DUMP shows data on the console, with great peril. The DUMP directive is actually equivalent to STORE, but (gulp) writes its output to your console. That’s very handy when you’re messing with data at your console, but a trainwreck when you unwittingly feed it a gigabyte of data. So you should never use a DUMP statement except as in the following stanza:

dumpable = LIMIT table_to_dump 10;
DUMP dumpable;

SAMPLE

SAMPLE pulls a certain ratio of data from a relation. The SAMPLE command does what it sounds like: given a relation and a ratio, it randomly samples the proportion of the ratio from the relation. SAMPLE is useful because it gives you a random sample of your data—as opposed to LIMIT/DUMP, which tends to give you a small, very local sorted piece of the data. You can combine SAMPLE, LIMIT, and DUMP:

-- Sample 5% of our data, then view 10 records from the sample
sampled = SAMPLE large_relation 0.05
limited = LIMIT sampled 10;
DUMP limited

ILLUSTRATE

ILLUSTRATE magically simulates your script’s actions, except when it fails to work. The ILLUSTRATE directive is one of our best-loved, and most-hated, Pig operations. When it works, it is amazing. Unfortunately, it is often unreliable.

Even if you only want to see an example line or two of your output, using a DUMP or a STORE requires passing the full dataset through the processing pipeline. You might think, “OK, so just choose a few rows at random and run on that, but if your job has steps that try to match two datasets using a JOIN, it’s exceptionally unlikely that any matches will survive the limiting. (For example, the players in the first few rows of the baseball players table belonged to teams that are not in the first few rows from the baseball teams table.) ILLUSTRATE previews your execution graph to intelligently mock up records at each processing stage. If the sample rows would fail to join, Pig uses them to generate fake records that will find matches. It solves the problem of running on ad hoc subsets, and that’s why we love it.

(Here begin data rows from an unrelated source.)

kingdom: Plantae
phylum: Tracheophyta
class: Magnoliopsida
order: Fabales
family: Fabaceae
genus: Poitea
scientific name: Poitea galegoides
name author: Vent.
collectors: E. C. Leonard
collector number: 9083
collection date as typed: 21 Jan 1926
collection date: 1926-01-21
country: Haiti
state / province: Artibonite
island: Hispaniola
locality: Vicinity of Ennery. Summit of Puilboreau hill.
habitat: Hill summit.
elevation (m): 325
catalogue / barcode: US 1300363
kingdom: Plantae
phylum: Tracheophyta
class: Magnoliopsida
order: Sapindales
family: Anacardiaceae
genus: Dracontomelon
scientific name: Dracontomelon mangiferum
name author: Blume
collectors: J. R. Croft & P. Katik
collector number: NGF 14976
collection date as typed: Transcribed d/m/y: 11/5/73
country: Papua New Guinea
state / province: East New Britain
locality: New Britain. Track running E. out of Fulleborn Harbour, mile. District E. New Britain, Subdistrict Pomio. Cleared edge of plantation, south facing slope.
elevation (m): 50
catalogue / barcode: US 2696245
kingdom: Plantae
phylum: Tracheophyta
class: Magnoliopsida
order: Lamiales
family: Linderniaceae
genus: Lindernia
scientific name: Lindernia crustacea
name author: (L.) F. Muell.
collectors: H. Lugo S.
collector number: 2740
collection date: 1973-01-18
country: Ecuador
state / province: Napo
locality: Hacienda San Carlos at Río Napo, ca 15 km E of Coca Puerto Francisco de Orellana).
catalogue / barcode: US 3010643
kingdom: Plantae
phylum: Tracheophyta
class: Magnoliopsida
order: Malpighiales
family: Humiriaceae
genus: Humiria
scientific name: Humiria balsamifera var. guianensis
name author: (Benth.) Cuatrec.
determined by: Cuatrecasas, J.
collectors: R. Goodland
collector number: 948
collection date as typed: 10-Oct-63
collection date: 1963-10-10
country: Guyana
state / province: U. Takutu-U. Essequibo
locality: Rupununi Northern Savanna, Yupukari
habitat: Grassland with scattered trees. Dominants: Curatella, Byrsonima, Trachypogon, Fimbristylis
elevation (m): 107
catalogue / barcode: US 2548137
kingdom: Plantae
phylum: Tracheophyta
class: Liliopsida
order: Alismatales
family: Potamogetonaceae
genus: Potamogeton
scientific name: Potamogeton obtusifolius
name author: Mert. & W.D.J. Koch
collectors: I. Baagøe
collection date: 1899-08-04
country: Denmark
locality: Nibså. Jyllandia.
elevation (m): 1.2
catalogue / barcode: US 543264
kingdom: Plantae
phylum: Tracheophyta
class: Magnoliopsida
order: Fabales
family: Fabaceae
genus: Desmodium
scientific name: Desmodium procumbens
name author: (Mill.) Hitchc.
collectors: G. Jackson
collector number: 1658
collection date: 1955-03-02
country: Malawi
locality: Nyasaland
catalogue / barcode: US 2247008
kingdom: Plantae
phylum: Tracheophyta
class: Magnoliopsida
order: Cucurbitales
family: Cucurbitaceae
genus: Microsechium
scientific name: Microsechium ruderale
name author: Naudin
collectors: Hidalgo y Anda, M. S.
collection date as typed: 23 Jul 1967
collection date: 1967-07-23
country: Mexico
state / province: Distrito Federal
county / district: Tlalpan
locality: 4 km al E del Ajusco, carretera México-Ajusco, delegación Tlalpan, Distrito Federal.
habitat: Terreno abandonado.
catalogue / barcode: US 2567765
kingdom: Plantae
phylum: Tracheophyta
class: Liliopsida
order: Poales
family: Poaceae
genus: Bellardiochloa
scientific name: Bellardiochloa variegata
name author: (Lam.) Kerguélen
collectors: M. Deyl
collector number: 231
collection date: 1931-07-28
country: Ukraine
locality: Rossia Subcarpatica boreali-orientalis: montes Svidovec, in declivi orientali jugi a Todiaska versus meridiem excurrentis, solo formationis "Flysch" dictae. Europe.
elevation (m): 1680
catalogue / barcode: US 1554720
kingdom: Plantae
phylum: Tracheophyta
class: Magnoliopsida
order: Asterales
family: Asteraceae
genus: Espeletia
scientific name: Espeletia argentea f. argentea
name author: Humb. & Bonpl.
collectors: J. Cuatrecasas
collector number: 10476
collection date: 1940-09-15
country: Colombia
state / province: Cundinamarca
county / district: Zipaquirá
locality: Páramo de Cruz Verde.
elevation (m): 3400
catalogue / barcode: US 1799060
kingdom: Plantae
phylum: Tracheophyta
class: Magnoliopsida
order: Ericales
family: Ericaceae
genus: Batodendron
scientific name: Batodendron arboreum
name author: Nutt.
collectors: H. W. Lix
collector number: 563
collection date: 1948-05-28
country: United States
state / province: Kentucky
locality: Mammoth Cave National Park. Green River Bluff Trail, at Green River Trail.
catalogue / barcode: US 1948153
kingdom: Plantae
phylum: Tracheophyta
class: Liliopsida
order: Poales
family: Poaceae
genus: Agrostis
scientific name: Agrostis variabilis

However, not all parts of Pig’s functionality work with ILLUSTRATE, meaning that it often fails to run. When is the ILLUSTRATE command most valuable? When applied to less widely used operations and complex sequences of statements, of course. What parts of Pig are most likely to lack ILLUSTRATE support or trip it up? Well, less widely used operations and complex sequences of statements, of course. And when it fails, it does so with perversely opaque error messages, leaving you to wonder if there’s a problem in your script or if ILLUSTRATE has left you short. If you, eager reader, are looking for a good place to return some open source karma, consider making ILLUSTRATE into the tool it could be. Until somebody does, you should checkpoint often (as described in “STORE Writes Data to Disk”).

EXPLAIN

EXPLAIN shows Pig’s execution graph. This command writes the “execution graph” of your job to the console. It’s extremely verbose, showing everything Pig will do to your data, down to the typecasting it applies to inputs as they are read. We mostly find it useful when trying to understand whether Pig has applied some of the optimizations you’ll learn about later.